Wednesday, April 15, 2015
NYC | High Line
Preservation of the High Line, the 1930s railroad trestle above Manhattan's West Side, began in the 1990s. But by the time the first section was opened to the public, it was 2009, three years after I had left the city. I've been back since then, but I've never had the time to be a tourist. Perhaps more importantly, I didn't want to be a tourist. New York moves fast, and when you leave you're gone, like you've stepped off a quickly spinning platform. You can't just jump back on. Returning to the city where I'd lived for so long, only to realize I was no different from those slow-walking hordes who don't know what's up there, on that walkway thing, just didn't sound like fun.
But last week, finally, I climbed the stairs and walked the entirety of this linear park, from Gansevoort Street to the Rail Yards. Joining throngs of other visitors, I followed the path between art installations, billboards, and the back windows of apartments which must have, not long ago, seemed quite private.
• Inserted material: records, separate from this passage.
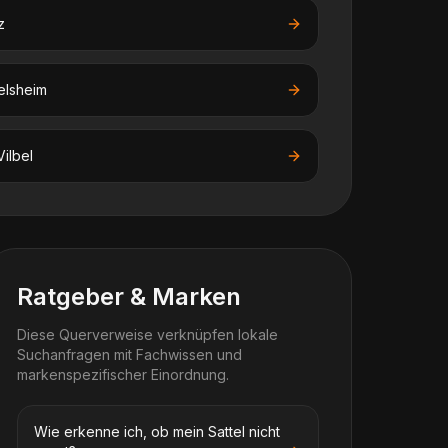
z
elsheim
ilbel
Ratgeber & Marken
Diese Querverweise verknüpfen lokale
Suchanfragen mit Fachwissen und
markenspezifischer Einordnung.
Wie erkenne ich, ob mein Sattel nicht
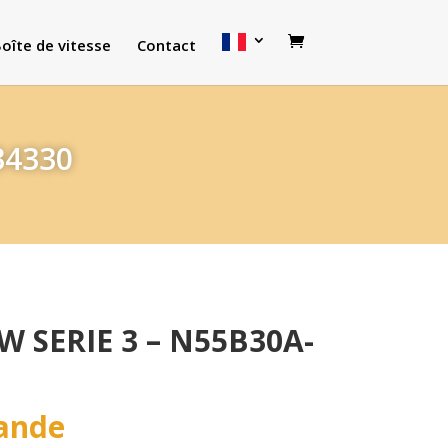
oîte de vitesse
Contact
34330
W SERIE 3 – N55B30A-
ande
The High Line was just as I'd expected (the billions of photos everyone and their dog has taken ever since it opened helped with that) but it was also better. There's something novel and wonderful about moving through the city well above the sidewalks. From the High Line, the views of pedestrians and yellow cabs navigating the streets below are somehow different than those you'd get from a third-story window. You are closer to construction cranes, window-washers hoisting themselves up walls on their little platforms, and water towers high up on rooftops. You see things the city didn't exactly intend to show you; it's almost like a view of New York from backstage. And it's worth going, even if you're late to the party, even if you're just a another tourist.